**YOUR ASSIGNMENT:**
For the data below, work out the number of lines containing the string "database" and answer with that number only.

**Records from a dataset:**
[Start of section]
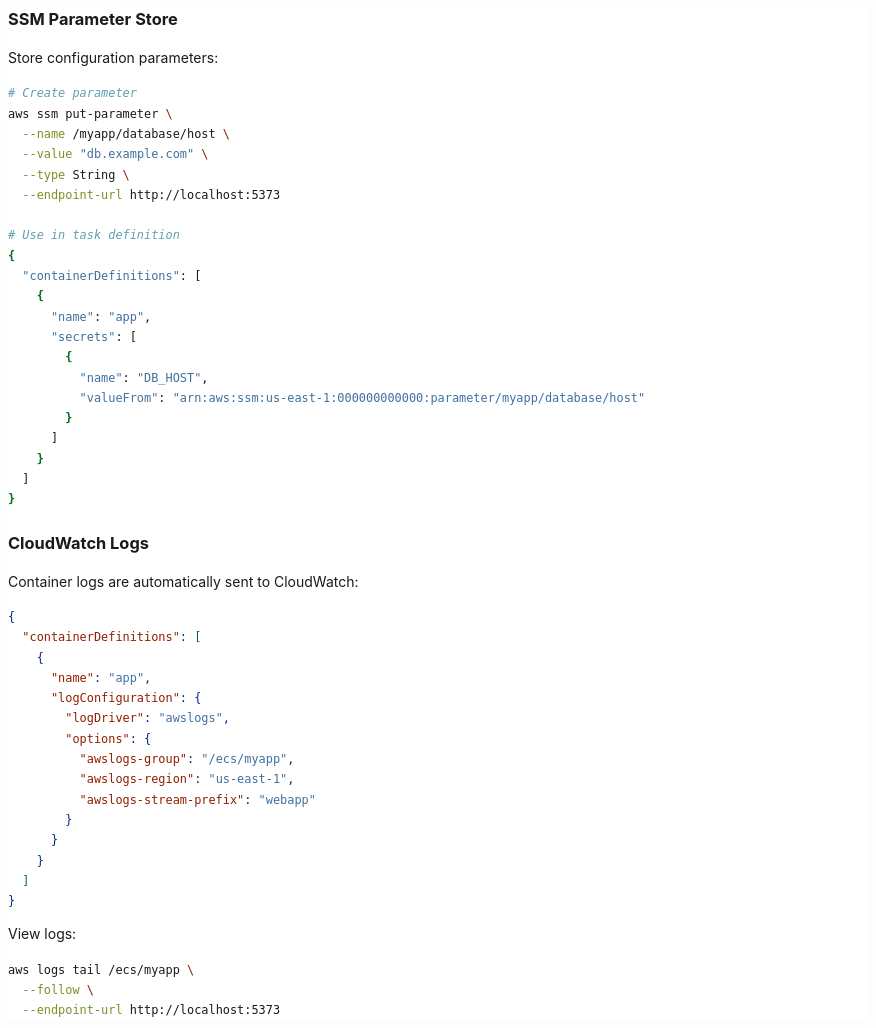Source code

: ### SSM Parameter Store

Store configuration parameters:

```bash
# Create parameter
aws ssm put-parameter \
  --name /myapp/database/host \
  --value "db.example.com" \
  --type String \
  --endpoint-url http://localhost:5373

# Use in task definition
{
  "containerDefinitions": [
    {
      "name": "app",
      "secrets": [
        {
          "name": "DB_HOST",
          "valueFrom": "arn:aws:ssm:us-east-1:000000000000:parameter/myapp/database/host"
        }
      ]
    }
  ]
}
```

### CloudWatch Logs

Container logs are automatically sent to CloudWatch:

```json
{
  "containerDefinitions": [
    {
      "name": "app",
      "logConfiguration": {
        "logDriver": "awslogs",
        "options": {
          "awslogs-group": "/ecs/myapp",
          "awslogs-region": "us-east-1",
          "awslogs-stream-prefix": "webapp"
        }
      }
    }
  ]
}
```

View logs:
```bash
aws logs tail /ecs/myapp \
  --follow \
  --endpoint-url http://localhost:5373
```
[End of section]
**SOLVED PROBLEM:**
2